- [What the task requires]
Where does the word "input" appear in the entries below? Copy each line that holds it.

- [Exercise material]
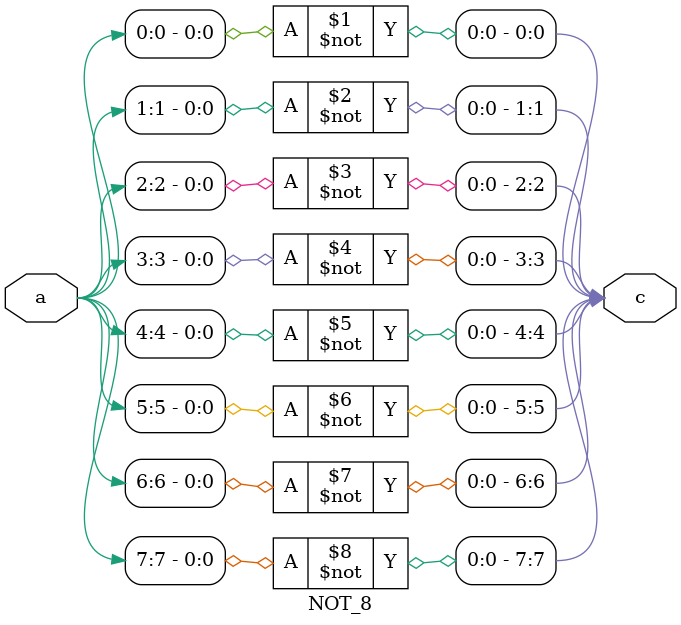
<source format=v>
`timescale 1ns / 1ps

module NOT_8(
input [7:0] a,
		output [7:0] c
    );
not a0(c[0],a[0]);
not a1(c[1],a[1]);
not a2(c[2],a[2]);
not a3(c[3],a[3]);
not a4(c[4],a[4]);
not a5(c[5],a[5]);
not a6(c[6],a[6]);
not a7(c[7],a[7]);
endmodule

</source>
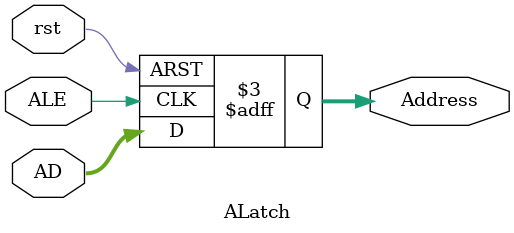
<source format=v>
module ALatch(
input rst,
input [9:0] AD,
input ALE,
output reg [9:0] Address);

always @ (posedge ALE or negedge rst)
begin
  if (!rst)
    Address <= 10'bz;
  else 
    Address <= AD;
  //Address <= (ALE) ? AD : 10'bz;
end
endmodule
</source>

- [Written answer]
input [7:0] a,
input rst,
input [9:0] AD,
input ALE,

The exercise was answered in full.